In this video, we demo some recent enhancements in how to deploy, scale, and monitor machine learning models with Red Hat OpenShift AI.
Join us as we showcase key features like intelligent auto-scaling, which minimizes idle compute costs by scaling models down to zero when not in use. Learn how to serve large language models (LLMs) across multiple nodes, which can help overcome the limitation of single-node GPU memory. Finally, we demonstrate the power of inference graphs, allowing you to chain multiple models together to create a single, scalable endpoint for complex tasks. This demo also provides real-time visibility into model health and performance, helping you ensure your models are production-ready and fully observable.

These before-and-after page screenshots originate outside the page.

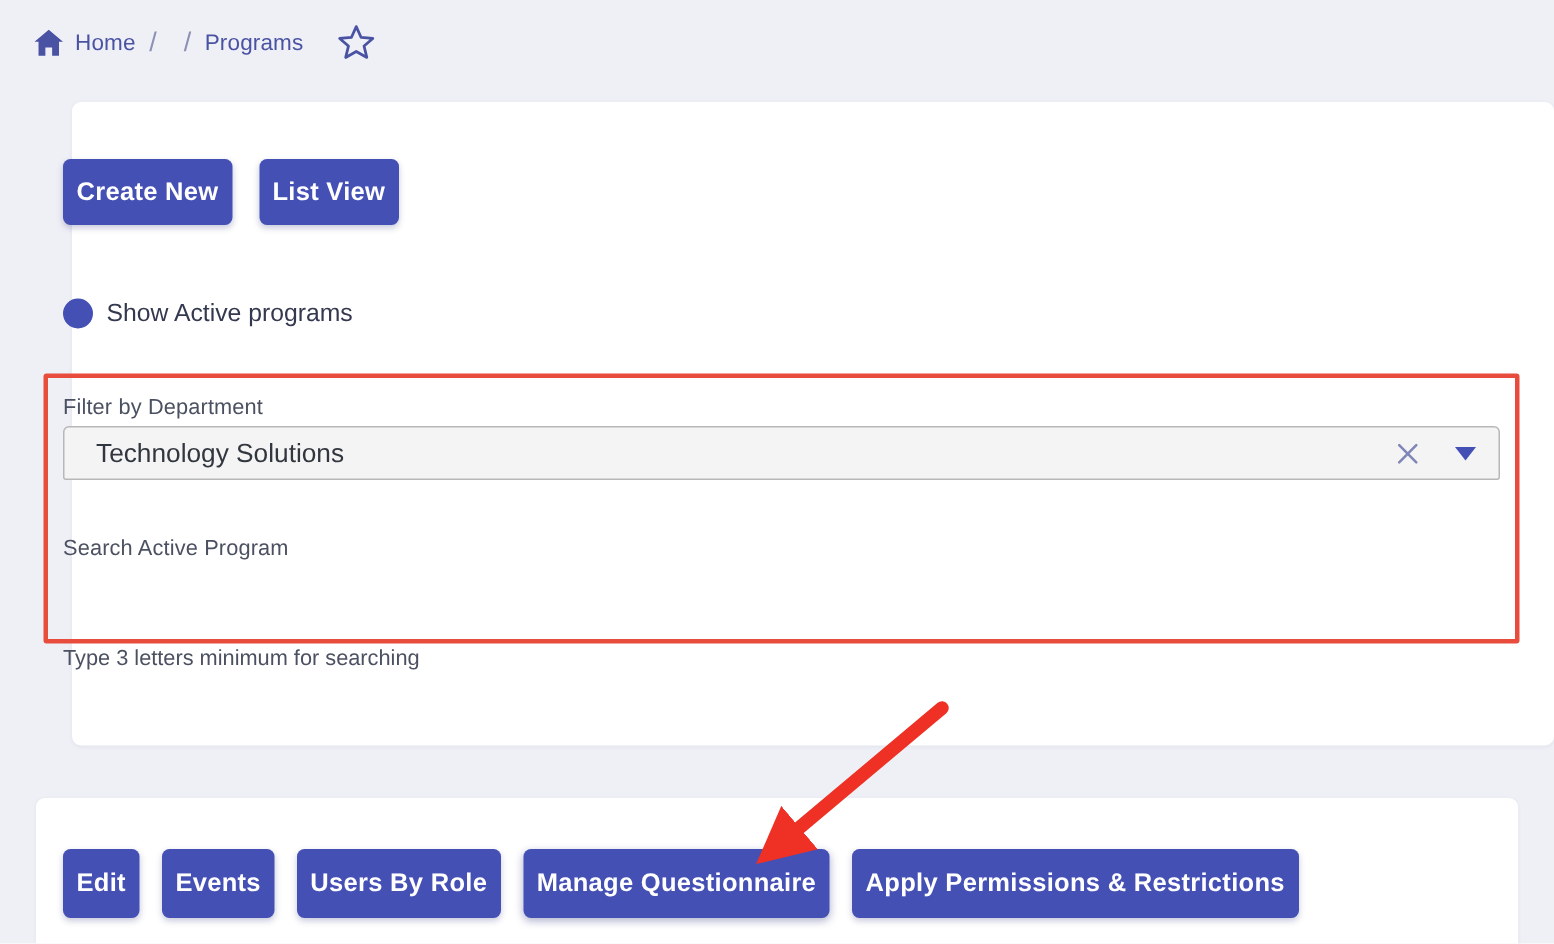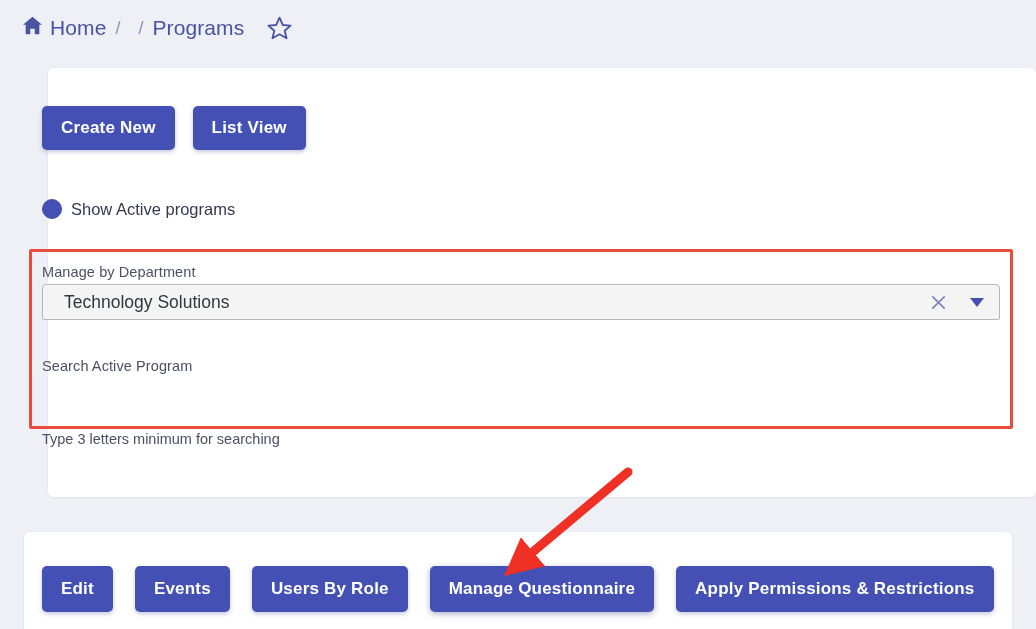--- a/index.html
+++ b/index.html
@@ -27,8 +27,8 @@
   }
   .crumb {
     display: flex;
-    align-items: flex-start;
-    font-size: 21px;
+    align-items: center;
+    font-size: 15px;
     color: #4a52a3;
     letter-spacing: .1px;
     text-decoration: none;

0:00 – Introduction to the OpenShift AI platform and the model server and metrics team
1:00 – Demo 1: An end-to-end model run using a dog breed classification model.
1:56 – Using a transformer to normalize images before they are input to the model.
2:20 – Querying the model with a Python notebook and checking the metrics.
3:07 – The new stop annotation feature for pausing inactive models to save resources.
3:38 – Explanation of intelligent auto-scaling, including scaling down to zero when idle.
4:07 – Demo 2: Multi-node feature for distributing a single model inference workload across multiple nodes.
4:18 – Explanation of multi-node feature which helps overcome the limitation of single-node GPU memory for LLMs
4:49 – Explanation of the inference graph feature which allows chaining multiple models together.
4:59 – Demo 3: Inference graph, which involves using the image classification model to classify a dog image and then feeding that output into the vLLM model to generate a text poem
5:50 – The video concludes with a summary of the key features demonstrated.